Glossar
ABCD-Muster
Aktualisiert 12. Juni 2026
Das ABCD-Muster ist eine charttechnische Struktur aus der harmonischen Analyse, die aus vier aufeinanderfolgenden Preispunkten (A, B, C, D) besteht und eine zickzackförmige Kursbewegung beschreibt, bei der die Teilstrecken AB und CD in einem definierten Längenverhältnis zueinander stehen.

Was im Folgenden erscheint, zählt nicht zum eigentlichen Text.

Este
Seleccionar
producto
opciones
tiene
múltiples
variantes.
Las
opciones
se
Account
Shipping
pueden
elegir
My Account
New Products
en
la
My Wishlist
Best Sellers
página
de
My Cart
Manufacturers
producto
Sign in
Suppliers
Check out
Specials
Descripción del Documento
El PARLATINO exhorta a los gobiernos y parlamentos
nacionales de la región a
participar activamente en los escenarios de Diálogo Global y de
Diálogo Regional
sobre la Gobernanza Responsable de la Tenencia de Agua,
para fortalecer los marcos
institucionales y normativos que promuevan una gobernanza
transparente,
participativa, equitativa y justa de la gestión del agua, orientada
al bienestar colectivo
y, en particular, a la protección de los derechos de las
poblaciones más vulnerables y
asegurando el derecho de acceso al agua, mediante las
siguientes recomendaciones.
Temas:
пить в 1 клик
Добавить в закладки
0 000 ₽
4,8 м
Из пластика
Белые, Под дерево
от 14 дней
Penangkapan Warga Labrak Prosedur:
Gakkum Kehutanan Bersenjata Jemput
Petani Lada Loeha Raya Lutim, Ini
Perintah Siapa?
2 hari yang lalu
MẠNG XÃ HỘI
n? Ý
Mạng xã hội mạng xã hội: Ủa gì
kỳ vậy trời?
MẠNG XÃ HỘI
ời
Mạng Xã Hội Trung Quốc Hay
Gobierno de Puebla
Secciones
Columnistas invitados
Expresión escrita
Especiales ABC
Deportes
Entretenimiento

Aufbau und Fibonacci-Verhältnisse
Die Grundstruktur folgt einem klaren Schema: Von Punkt A aus bewegt sich der Kurs in einem starken Impuls zu Punkt B. Anschließend setzt eine Gegenbewegung (Retracement) zu Punkt C ein, bevor der Kurs in Richtung Punkt D weiterläuft. In der Idealform gilt AB = CD – die zweite Strecke spiegelt die erste in Länge und Charakter wider.

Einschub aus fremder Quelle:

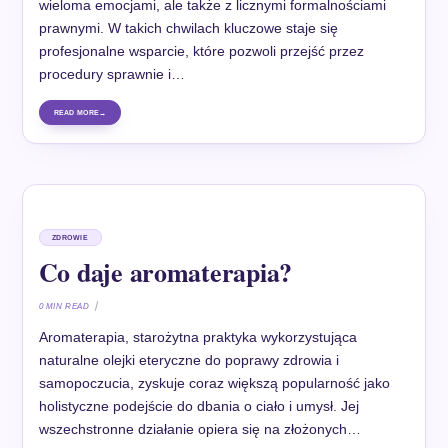
wieloma emocjami, ale także z licznymi formalnościami
prawnymi. W takich chwilach kluczowe staje się
profesjonalne wsparcie, które pozwoli przejść przez
procedury sprawnie i…
READ MORE
ZDROWIE
Co daje aromaterapia?
0 MIN READ
Aromaterapia, starożytna praktyka wykorzystująca
naturalne olejki eteryczne do poprawy zdrowia i
samopoczucia, zyskuje coraz większą popularność jako
holistyczne podejście do dbania o ciało i umysł. Jej
wszechstronne działanie opiera się na złożonych…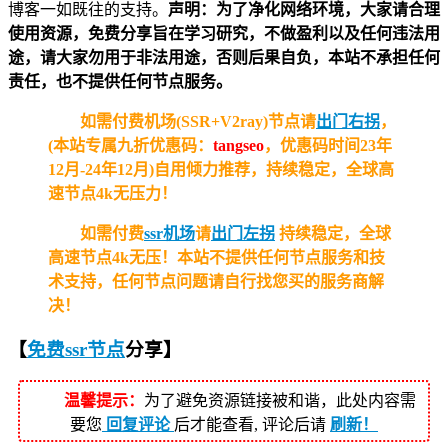
博客一如既往的支持。
声明：为了净化网络环境，大家请合理
使用资源，免费分享旨在学习研究，不做盈利以及任何违法用
途，请大家勿用于非法用途，否则后果自负，本站不承担任何
责任，也不提供任何节点服务。
如需付费机场(SSR+V2ray)节点请
出门右拐
，
(本站专属九折优惠码：
tangseo
，优惠码时间23年
12月-24年12月)自用倾力推荐，持续稳定，全球高
速节点4k无压力！
如需付费
ssr机场
请
出门左拐
持续稳定，全球
高速节点4k无压！
本站不提供任何节点服务和技
术支持，任何节点问题请自行找您买的服务商解
决！
【
免费ssr节点
分享
】
温馨提示：
为了避免资源链接被和谐，此处内容需
要您
回复评论
后才能查看, 评论后请
刷新！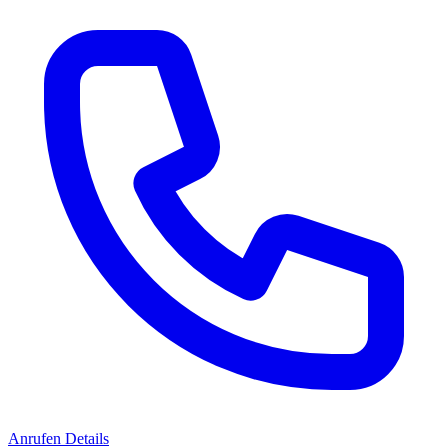
Anrufen
Details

Für eine valide Struktur werden Fibonacci-Verhältnisse herangezogen: Punkt C sollte beim 61,8 % oder 78,6 % Retracement der AB-Bewegung liegen. Punkt D ergibt sich dann aus einer Extension von 127 % oder 161,8 % der AB-Länge. Je enger die tatsächlichen Kurspunkte an diesen Verhältnissen liegen, desto "sauberer" gilt das Muster in der Terminologie der harmonischen Analyse.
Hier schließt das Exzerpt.